Gänsehaut hatten wir, als Christine vom dem unglaublichen Miteinander der Musiker beim Benefizkonzert für Holger Biege im Neu-Helgoland oder beim Eichsfeld-Festival in Duderstadt erzählte. Allein anhand des Erzählten wären wir gern dabei gewesen.
Ein Piano-Medley leitete uns schließlich zu den „Sieben Brücken“, und die geschulte Stimme von Diana, der Hausherrin, war gut zu hören. Wie jetzt - nach zweieinhalb Stunden ist schon Schluss?
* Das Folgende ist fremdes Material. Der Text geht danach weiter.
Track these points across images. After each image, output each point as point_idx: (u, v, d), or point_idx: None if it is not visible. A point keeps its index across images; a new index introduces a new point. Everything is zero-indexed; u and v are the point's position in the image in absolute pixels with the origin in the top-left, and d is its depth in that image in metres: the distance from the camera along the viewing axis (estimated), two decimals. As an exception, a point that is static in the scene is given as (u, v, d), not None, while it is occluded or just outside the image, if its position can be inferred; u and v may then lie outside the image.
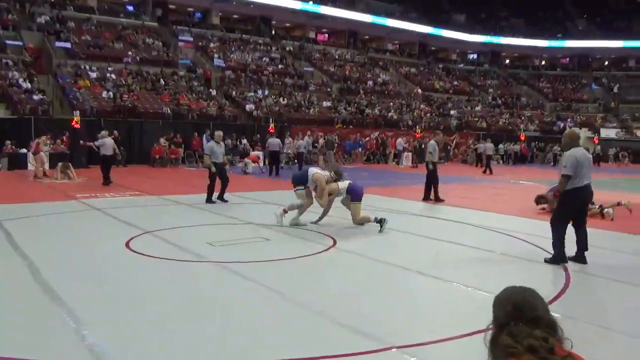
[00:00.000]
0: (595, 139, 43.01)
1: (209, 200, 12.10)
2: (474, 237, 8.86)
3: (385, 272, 6.45)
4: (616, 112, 49.03)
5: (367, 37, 54.72)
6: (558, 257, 6.91)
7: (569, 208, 6.94)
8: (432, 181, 13.37)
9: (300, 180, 9.47)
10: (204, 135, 24.45)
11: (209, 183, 12.29)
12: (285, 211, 9.39)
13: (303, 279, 6.07)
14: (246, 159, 22.36)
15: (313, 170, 9.45)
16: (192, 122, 27.54)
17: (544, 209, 12.08)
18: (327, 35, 53.91)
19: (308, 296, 5.38)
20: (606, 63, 60.41)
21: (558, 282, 6.11)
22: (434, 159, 13.45)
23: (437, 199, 13.29)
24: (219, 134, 12.88)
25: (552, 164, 35.67)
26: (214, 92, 32.05)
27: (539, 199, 12.36)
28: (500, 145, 35.68)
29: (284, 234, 8.68)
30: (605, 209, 11.09)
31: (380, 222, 9.03)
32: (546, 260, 6.98)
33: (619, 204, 11.43)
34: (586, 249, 7.04)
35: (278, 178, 19.73)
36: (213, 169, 12.23)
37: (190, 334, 4.34)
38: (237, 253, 7.19)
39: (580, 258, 6.98)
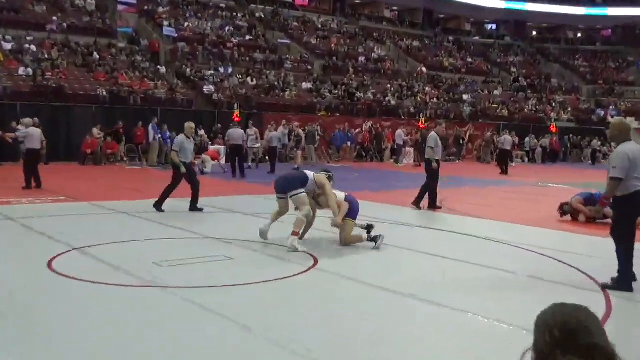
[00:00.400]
0: (642, 131, 43.70)
1: (158, 205, 12.08)
2: (489, 254, 8.94)
3: (378, 300, 6.47)
4: (668, 98, 49.84)
5: (357, 0, 54.98)
6: (623, 282, 6.94)
7: (630, 216, 6.98)
8: (429, 184, 13.46)
9: (297, 184, 9.13)
10: (151, 125, 24.36)
11: (168, 184, 12.25)
12: (296, 233, 8.85)
13: (276, 309, 6.07)
14: (203, 156, 22.32)
15: (310, 172, 9.38)
16: (135, 107, 27.38)
17: (574, 218, 12.28)
18: (307, -2, 54.02)
19: (282, 331, 5.37)
20: (657, 36, 61.34)
21: (596, 310, 6.18)
22: (436, 155, 13.53)
23: (433, 206, 13.45)
24: (190, 125, 12.84)
25: (590, 162, 36.14)
26: (162, 70, 31.91)
27: (563, 208, 12.56)
28: (527, 139, 36.07)
29: (252, 251, 8.68)
30: None
31: (375, 239, 9.09)
32: (606, 287, 7.00)
33: None
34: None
35: (243, 180, 19.71)
36: (183, 169, 12.23)
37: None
38: (191, 275, 7.16)
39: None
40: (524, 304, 6.42)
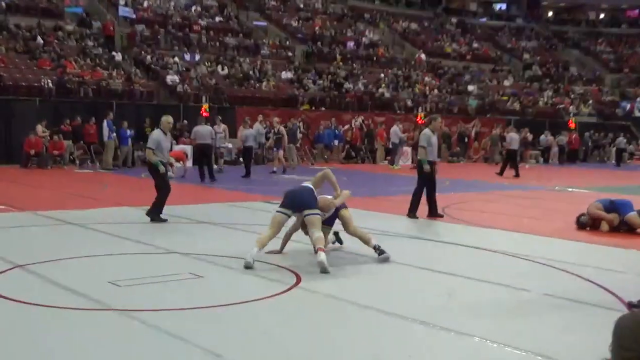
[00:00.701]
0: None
1: (156, 215, 12.10)
2: (499, 269, 9.02)
3: (373, 323, 6.51)
4: None
5: (346, -24, 55.08)
6: None
7: None
8: (420, 189, 13.51)
9: (314, 201, 9.13)
10: (105, 122, 24.28)
11: (160, 193, 12.24)
12: (322, 250, 8.61)
13: (252, 335, 6.08)
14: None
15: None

Das hätte gern noch eine Weile weitergehen können, denn Langeweile oder kalte Routine gab es hier zu keiner Minute...
Langer Applaus und ein neuer Rosenstock für den Garten in Eichwalde waren das verdiente Dankeschön an zwei Leute, die völlig authentisch sind, die ohne Verklärung, ohne Pathos und ohne Häme uns an wichtigen Passagen ihres Lebens teilhaben lassen.
Am Sonntag hatte Thomas Geburtstag. Ich habe ihm gratuliert und ihm aus gegebenem Anlass gleich doppelt Wünsche für beste Gesundheit übermittelt. Möge er noch viele zeitlos schöne Lieder schreiben und für uns noch lange „die Kirche“ darstellen, die Ruhe, Übersicht und Gelassenheit ausstrahlt.